Monday, June 8, 2009

Saving Vacation Time to Volunteer, Project HOPE's Megan Rohm Brings Smiles to Patients on the USNS Comfort

Three years ago, as a nursing student at Johns Hopkins University, Megan Rohm first learned of Project HOPE from a friend who had volunteered on a mission. "When I heard of Project HOPE, I felt like the mission aligned with my personal goal of providing care to underserved populations who lack access to basic hygience, care, and health education. Project HOPE offered the opportunity to use my nursing skills to benefit such people," Megan said.

After graduating, Megan moved to Seattle and began working as a telemetry nurse. For two years, she patiently gained the nursing experience that would allow her to serve with Project HOPE. It's not that Megan couldn't have applied to volunteer earlier. She just wanted to make sure that when she volunteered, her skills were strong enough to really help. So she worked, and she waited. And she worked, and she worked.

Megan's sights were set on volunteering with Project HOPE, so for those two years she didn't take vacation. Day-by-day she accumulated vacation hours until finally she had enough for six weeks off. Now she's spending every hour of vacation she'd earned serving with Project HOPE. Megan joined Continuing Promise 2009 one month ago in Antigua, and is serving on the mission's Antigua, Panama, and Colombia legs. She works in the USNS Comfort's "hotel"--the ward where patients and their families stay before surgeries. More than anything, people in the hotel need to be put at ease. "We try to lift their spirits before surgery," Megan said, "and to make the process more relaxed and fun."

Megan lights up when talking about her patients, especially the kids. The truth is, the kids are more than patients. They're fellow fans while watching movies. They're dance partners during the hotel's nightly dance parties. They're teammates during soccer games in the hallway. Megan says that her military counterparts are especially great with the kids. Different military branches have donated toys to the hotel, and the hotel's guests recently were treated to a visit and performance by the Air Force Band.
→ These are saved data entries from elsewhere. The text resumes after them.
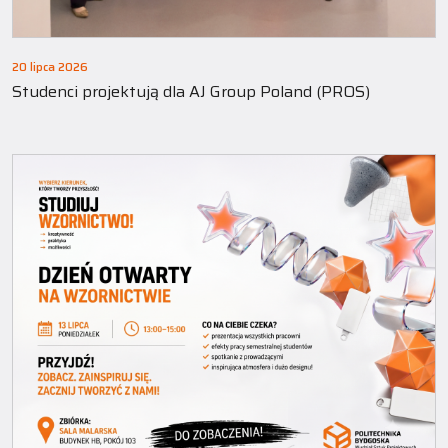
20 lipca 2026
Studenci projektują dla AJ Group Poland (PROS)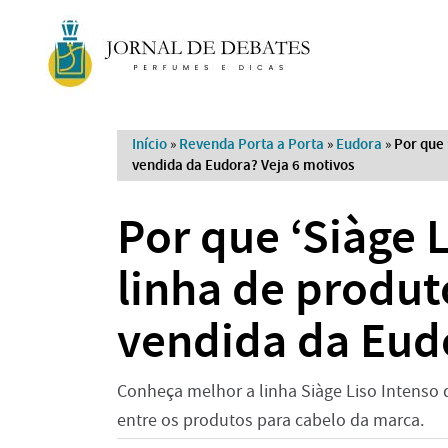
Início
»
Revenda Porta a Porta
»
Eudora
»
Por que 
vendida da Eudora? Veja 6 motivos
Por que ‘Siàge L
linha de produt
vendida da Eudo
Conheça melhor a linha Siàge Liso Intenso 
entre os produtos para cabelo da marca.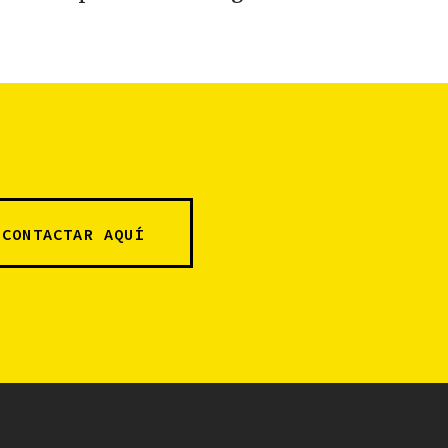
CONTACTAR AQUÍ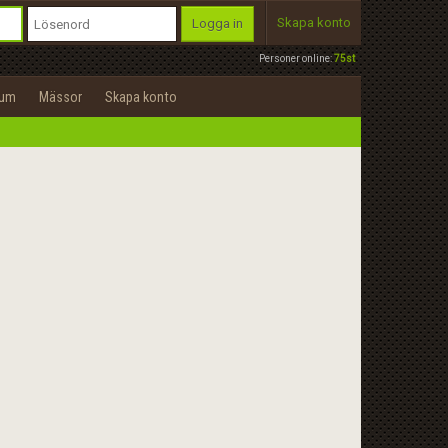
Skapa konto
Logga in
Personer online:
75st
rum
Mässor
Skapa konto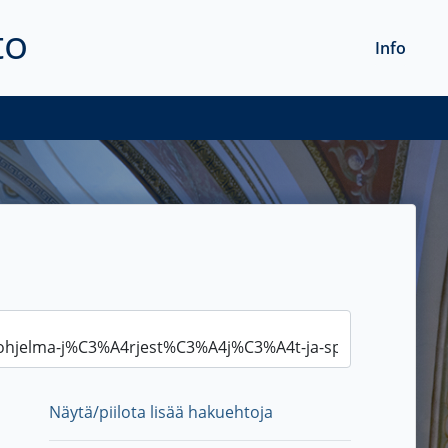
to
Info
Näytä/piilota lisää hakuehtoja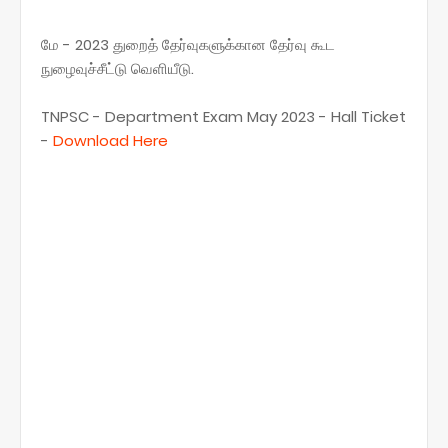
மே - 2023 துறைத் தேர்வுகளுக்கான தேர்வு கூட
நுழைவுச்சீட்டு வெளியீடு.
TNPSC - Department Exam May 2023 - Hall Ticket
-
Download Here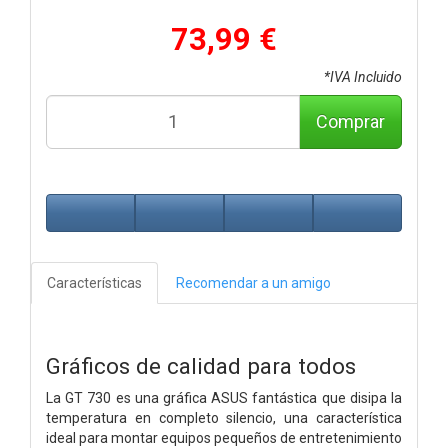
73,99 €
*IVA Incluido
Comprar
Características
Recomendar a un amigo
Gráficos de calidad para todos
La GT 730 es una gráfica ASUS fantástica que disipa la
temperatura en completo silencio, una característica
ideal para montar equipos pequeños de entretenimiento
One patient in particular stands out for Megan. Eight-year-old Roberto was aboard the Comfort to have surgery to fix a hernia that he'd had for a year. Even though he was nervous about the surgery, and even when he was having blood drawn, he was "all smiles." When Megan went to visit him after the surgery, she could see that he was in a lot of pain. She brought him some toys. He thanked her with a huge hug. She's sure she got the better half of the trade.